Outro dia eu me peguei pensando: e se eu me afogasse, mas no lugar de morrer, percebesse que poderia ficar submersa, vivendo no fluxo das águas do mar? Como eu faria para voltar pra mim, mesmo que com uma nova forma de ver a vida, agora, debaixo d’água?
Alguns pensamentos me assaltam assim, de repente, como se fosse o susto de um tropeço. A vida humana bem que poderia existir de outras maneiras e camadas, além da terra e da possibilidade do céu e talvez fosse mais fácil aceitar que depois que eu partisse daqui, uma outra vida estaria me esperando, em um novo ritmo, com novas formas. Eu gosto de pensar que o fundo do mar é capaz de me dar exatamente o tamanho da minha insignificância e seria no balé das águas profundas que o meu corpo reconheceria sua nova forma de viver, após a vida em seu atual modelo conhecido.

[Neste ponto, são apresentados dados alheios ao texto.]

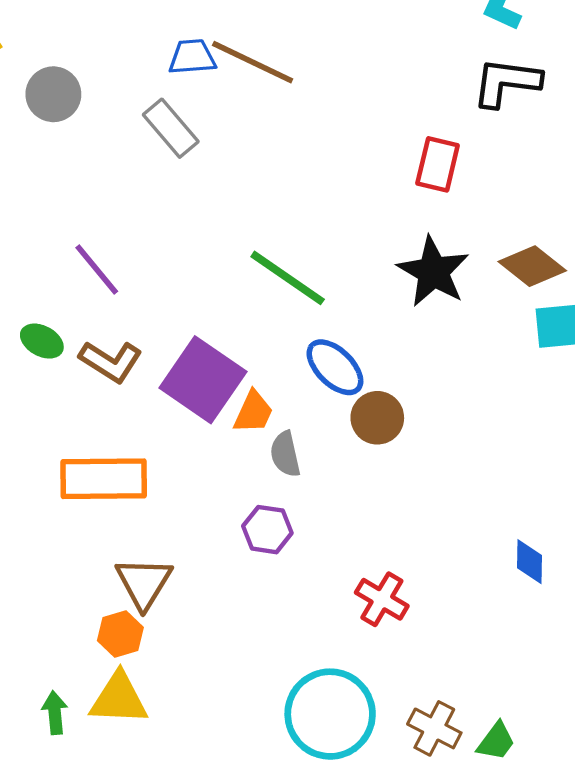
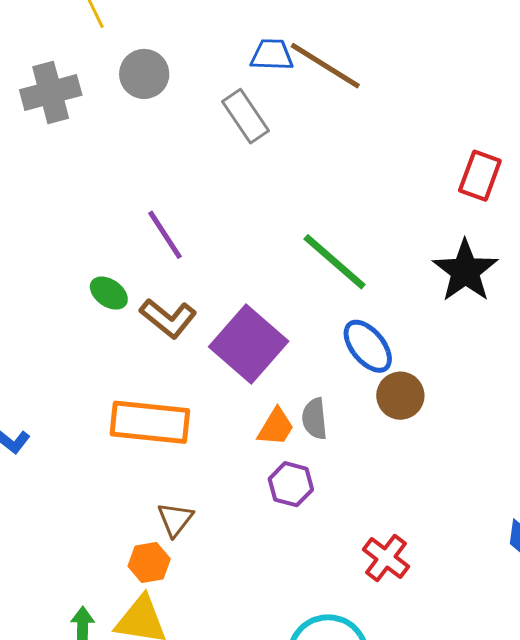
orange trapezoid: (253, 412) -> (276, 427), moved
brown triangle: (144, 583) -> (175, 519), size x0.7

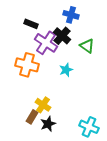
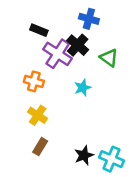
orange cross: (27, 65) -> (34, 81), size x0.7
yellow cross: (43, 105) -> (38, 115), moved
black star: (48, 124) -> (84, 155), moved

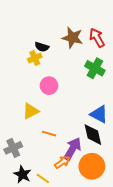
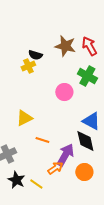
pink circle: (49, 86) -> (64, 92), moved
orange circle: (92, 166) -> (84, 172), size x0.7

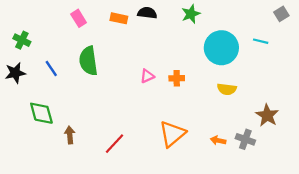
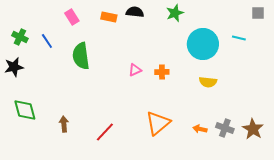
gray square: (281, 14) -> (258, 13), turned 32
blue line: (51, 68) -> (47, 41), moved
green diamond: (41, 113) -> (25, 110), moved
brown star: (267, 115) -> (253, 129), moved

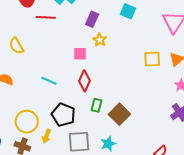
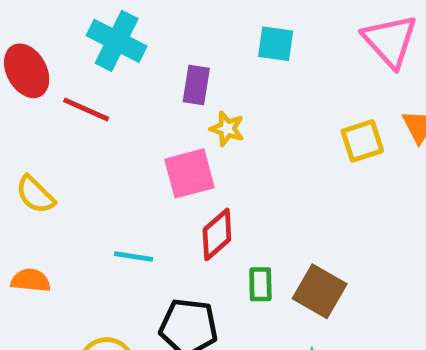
red line: (46, 17) -> (86, 109), turned 36
pink square: (80, 54) -> (190, 173), size x1.5
red diamond: (84, 81) -> (217, 234), turned 40

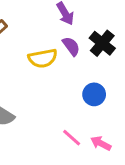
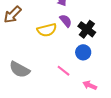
black cross: (102, 43) -> (87, 29), moved
pink line: (72, 138) -> (64, 71), moved

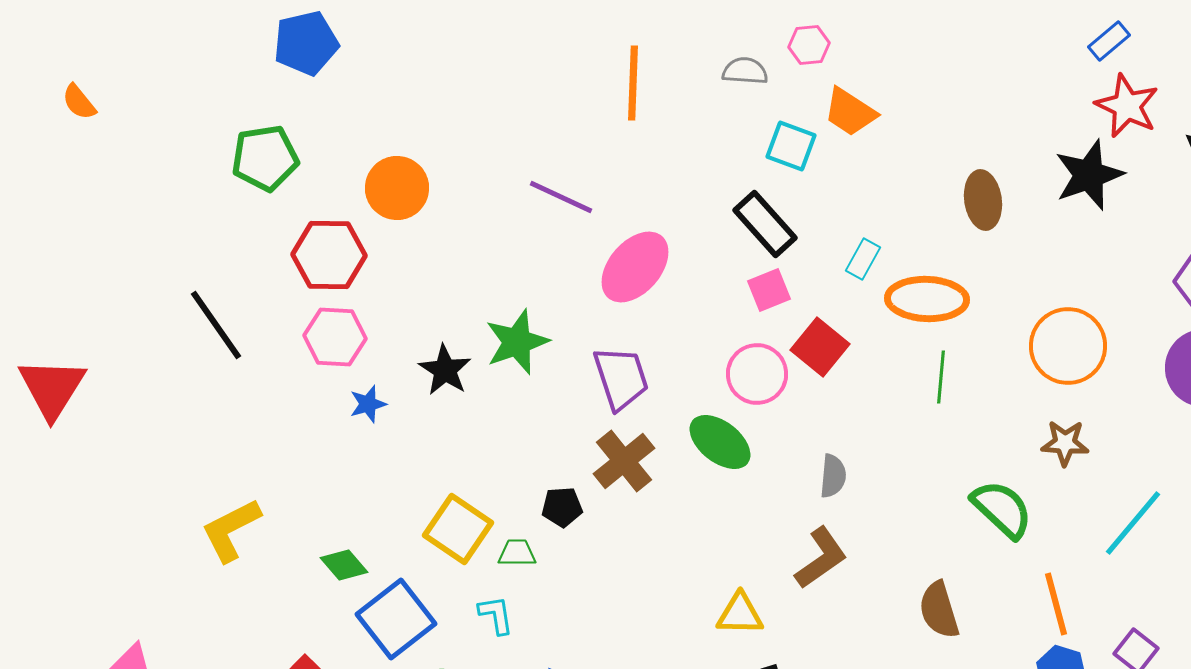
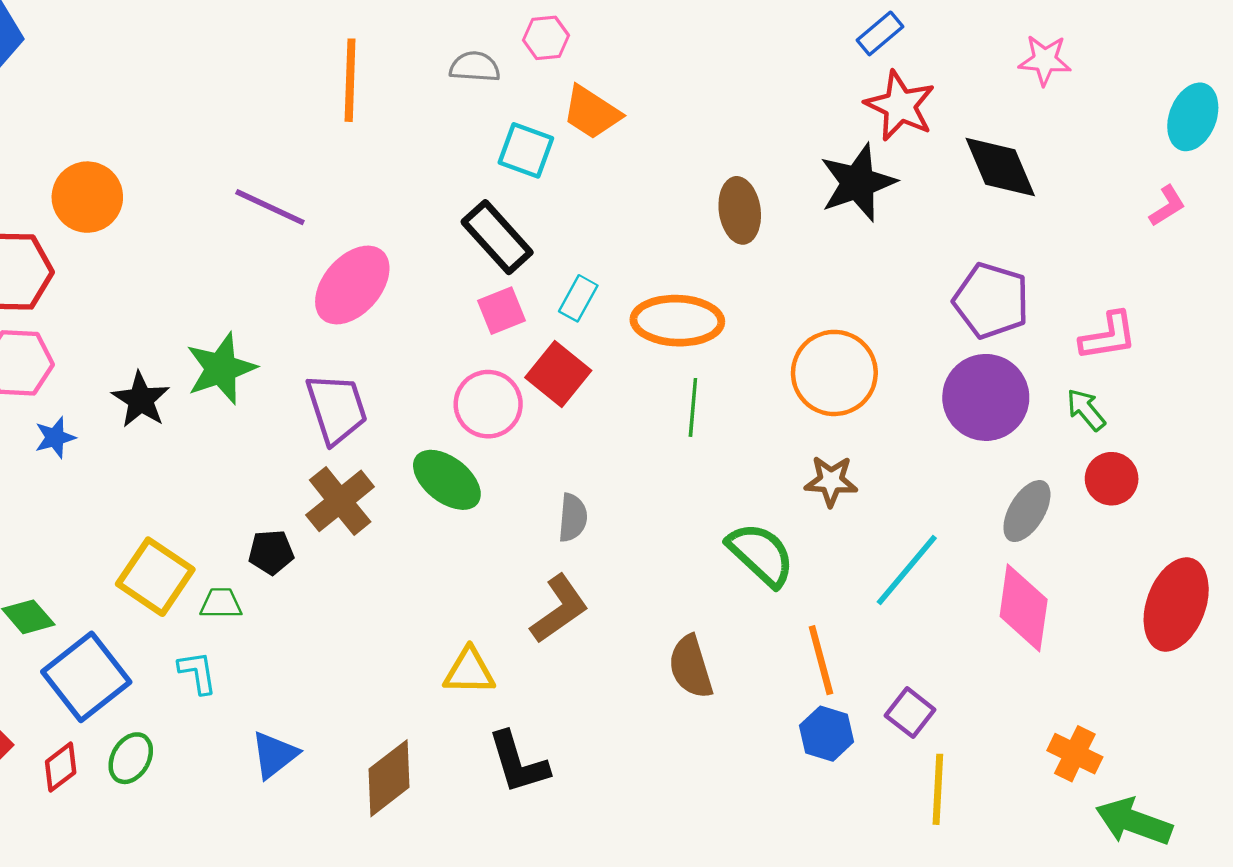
cyan rectangle: (863, 259) -> (578, 298), moved

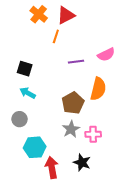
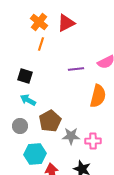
orange line: (56, 36) -> (41, 44), moved
brown pentagon: (73, 103) -> (50, 121), moved
gray star: (71, 129) -> (71, 136), turned 30

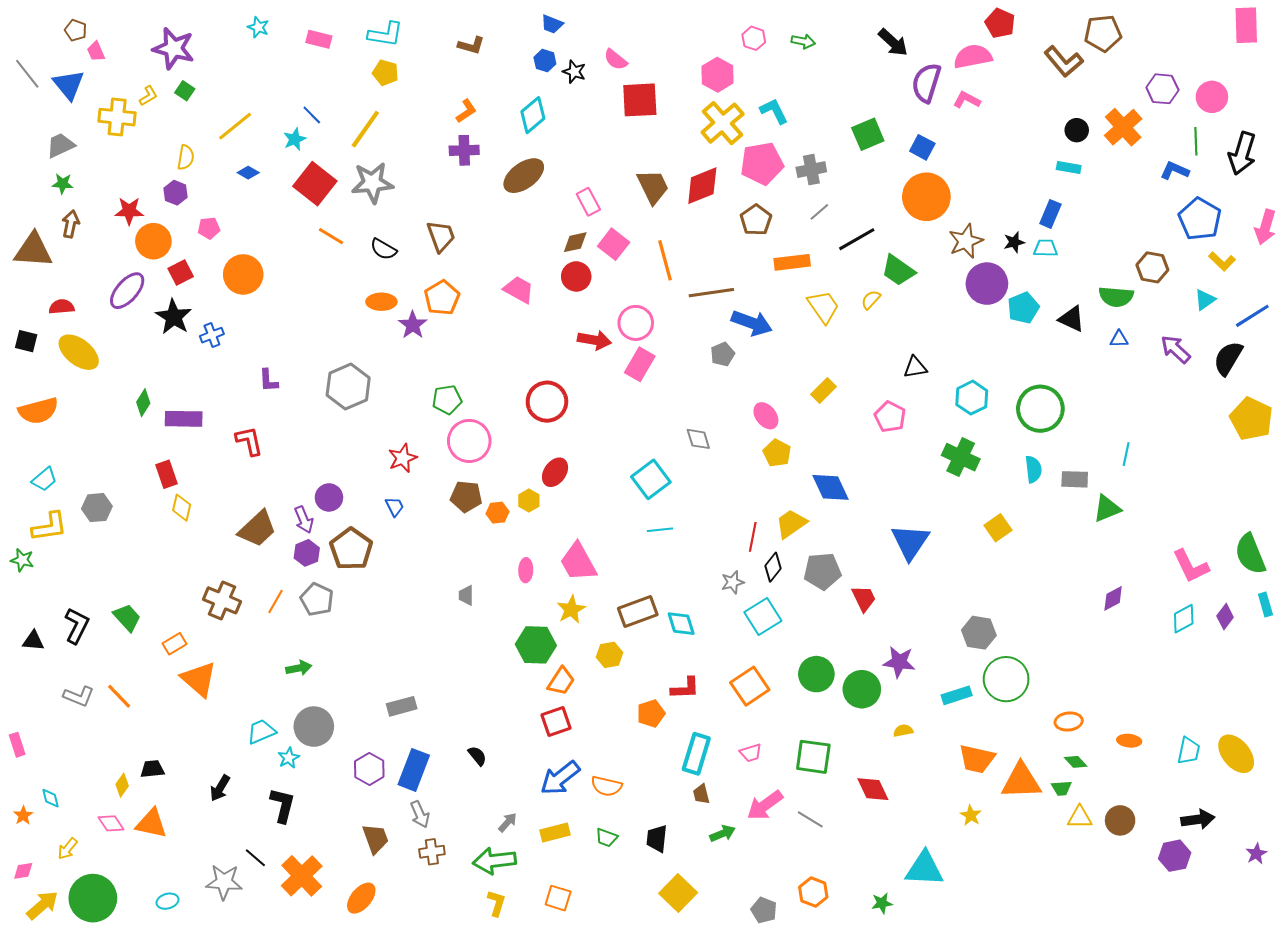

Uma vez eu li “As águas vivas não sabem de si”, da escritora Aline Valek, e lembrei desse título agora, porque ele se encaixa perfeitamente nessa lista quase interminável de questionamentos sobre a vida e a possibilidade de alguma outra que vem depois desta que conhecemos. E nós? Nós sabemos de nós? Renascer no profundo, oceano interminável de criaturas e substratos, no elegante formato de sino de uma água viva, que passeia, que dança sob as águas e através delas, entre peixes que nunca viram o sol e tudo o que foi engolido pelo desconhecido, por aquilo que é inexplorado. Eu poderia, ainda flutuando, distribuir os poemas que havia feito antes de tudo em mim virar água, e quando aquela criatura ainda consistia em ser metáfora, eu dizia:
você me apaga
eu desapareço no manto
da transparência
e como água viva
eu queimo
e enveneno
me partindo ao meio
quebro as partes em pedaços
enquanto eu acho
que a luz apagou
ela vem e se multiplica
e o que sobra de mim
na voz despedaçada
um tipo de esforço engasgado
insiste em voltar à superfície
porque além de queimar
eu quero gritar
em todos os tons
eu existo
estou aqui
apesar
da indesejável
indiferença
Eu sei da impossibilidade deste pensamento. É tudo aparentemente infantil e fantasioso, mas seria uma tragédia se eu não permitisse me apegar a possíveis outros mundos inventados, que apaziguam o medo do inevitável, em descompasso com as regras rígidas de uma vida concreta, frívola e em preto e branco.
Perambulo pelo estranhamento, caminho pelos trechos mais difíceis, enfrento todas as sombras porque sei que no fim das contas eu terei a mim mesma como companhia no meu próprio mundo imaginário. Quando escuto em “Tempo rei”, do deus Gil, que “não me iludo, tudo permanecerá do jeito que tem sido. Transcorrendo, transformando. Tempo e espaço, navegando todos os sentidos”, absorvo a certeza de que a realidade é uma mera distração.
Viver na terra firme seria absolutamente dispensável se fosse possível morar entre as águas e eu sinto que permaneceria feliz tanto quanto tento ser na vida que tenho aqui nesta existência. Eu morreria para renascer e seria uma maravilha poder desacelerar em um mundo que não finge ser habitável. Ele simplesmente vive em si mesmo. Assim como eu também viveria.